Nuevamente intentó gritar pero no pudo. Hizo todos los ademanes y gestos posibles pero era como si no existiese. Había una pausa larga en la plática de la doctora, solo el sonido de los respiradores y los aparatos que lo mantenían con vida sonaban como marcha fúnebre. 

— Sabemos que no tiene muerte cerebral, pero debemos operar lo más rápido posible, tengo un quirófano preparado para él dentro de dos horas. Es nuestra mejor opción. - Su madre se levantó de inmediato a abrazar a su esposo. Los dos lloraban inconsolables. — Lo que sea para salvarlo, haga lo que sea.- Su papá espetó esas palabras con un dolor que Matías no pudo más que intentar gritar tan fuerte como nunca en su vida. 
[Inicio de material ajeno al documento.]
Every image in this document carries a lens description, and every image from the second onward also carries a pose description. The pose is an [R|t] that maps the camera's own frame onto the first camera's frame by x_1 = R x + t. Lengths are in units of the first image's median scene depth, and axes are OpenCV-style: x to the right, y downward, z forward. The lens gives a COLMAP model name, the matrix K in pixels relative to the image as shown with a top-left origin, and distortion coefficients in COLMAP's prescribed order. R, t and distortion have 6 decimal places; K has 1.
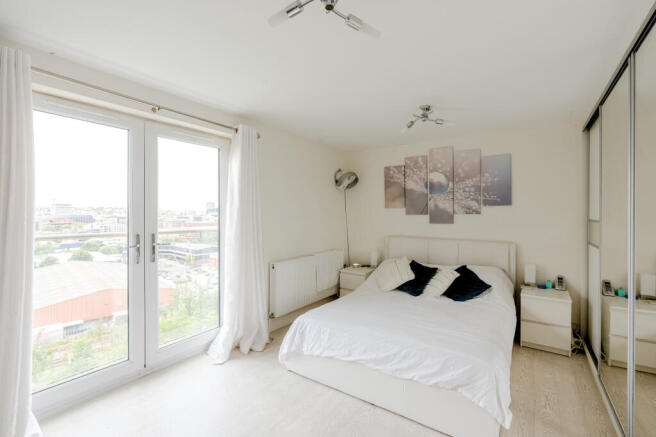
lens RADIAL K [[294.8, 0, 328.0], [0, 294.8, 218.5], [0, 0, 1]] dist [0.001078, 0.000496]
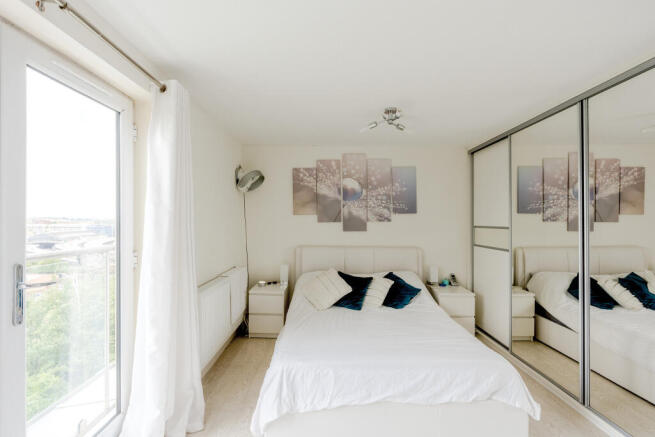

— Eso es todo lo que necesitas saber, deber regresar.- De nuevo la voz lo abrumó y las manos que lo sujetaban lo jalan de nuevo hacia el cuarto oscuro. Trata de zafarse sin éxito, pataleando y torciéndose de mil maneras pero no tiene la fuerza suficiente.
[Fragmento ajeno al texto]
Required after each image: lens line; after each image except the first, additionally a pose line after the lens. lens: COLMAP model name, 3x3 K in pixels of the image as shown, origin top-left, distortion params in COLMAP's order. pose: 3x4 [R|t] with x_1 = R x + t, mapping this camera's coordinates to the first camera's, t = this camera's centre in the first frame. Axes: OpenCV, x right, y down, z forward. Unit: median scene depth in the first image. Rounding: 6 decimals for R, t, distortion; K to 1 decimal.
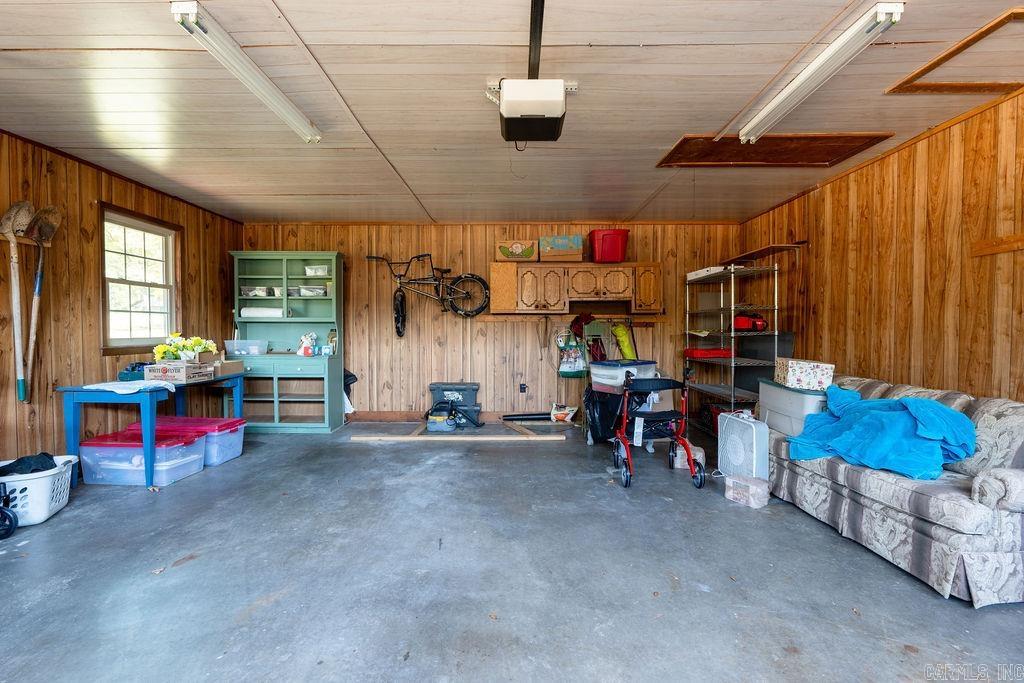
lens RADIAL K [[458.5, 0, 510.5], [0, 458.5, 342.5], [0, 0, 1]] dist [-0.001929, 0.000714]
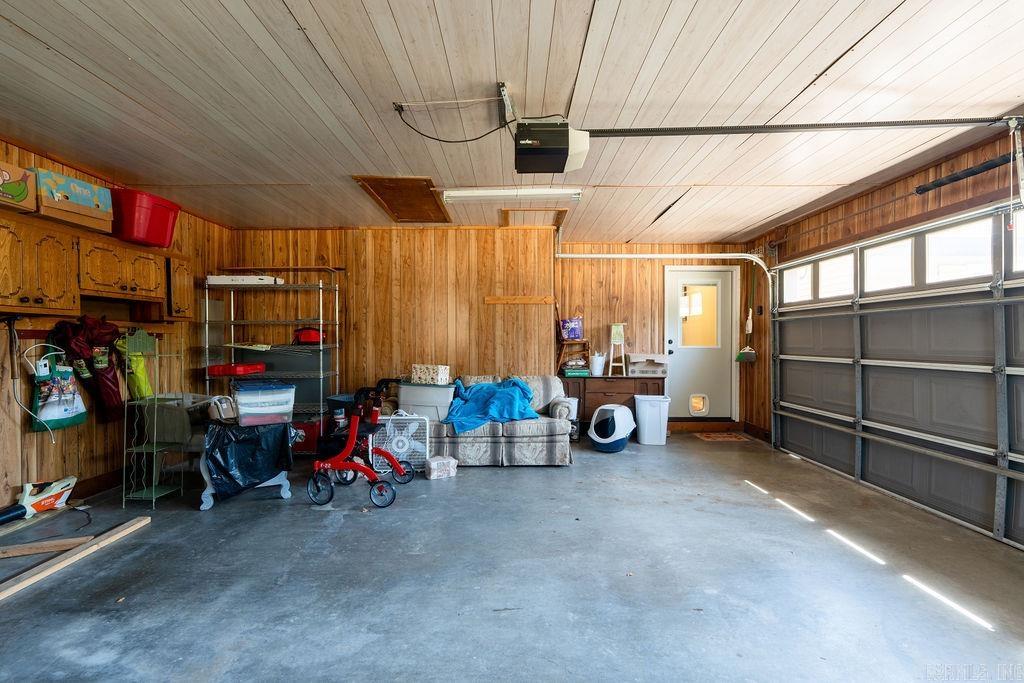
lens RADIAL K [[458.5, 0, 510.5], [0, 458.5, 342.5], [0, 0, 1]] dist [-0.001929, 0.000714]
pose [[0.001250, -0.005441, 0.999984, -0.659996], [0.029719, 0.999544, 0.005401, -0.025580], [-0.999558, 0.029711, 0.001411, 0.671286]]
— ¡Basta! - De repente siente un gran peso sobre su cuerpo que lo mantiene en el suelo inmóvil. Trata de llorar y de gritar y de nuevo, no puede hacerlo. 

— Este es, aunque no lo creas, tu día de suerte. ¿Te gustaría hablar un poco?.- De la oscuridad se forma una silueta, de la que solamente se pueden apreciar un par de ojos. Asustado, Matías intenta nuevamente gritar, pero ahora siente que su voz poco a poco regresa, unos pequeños gruñidos y unas débiles lágrimas salen, se siente de nuevo con algo de fuerza. Las manos que lo rodean comienzan a ceder, pero no puede ponerse en pie. 

— Vamos, levántate, que no pienso hablar si vas a estar ahí tirado. Ten un poco de respeto hacia mí.- Una fuerza lo hace levantarse, y aunque débil, logra mantenerse. — Vamos a lo obvio, y eso es que estás y no estás muerto. ¿Confuso, no? Lo segundo es que tienes opciones y lo tercero es que Casandra ya sabe que estás en el hospital y decidió no venir, ¿Cómo te hace sentir eso, pequeña máquina de amor no correspondido?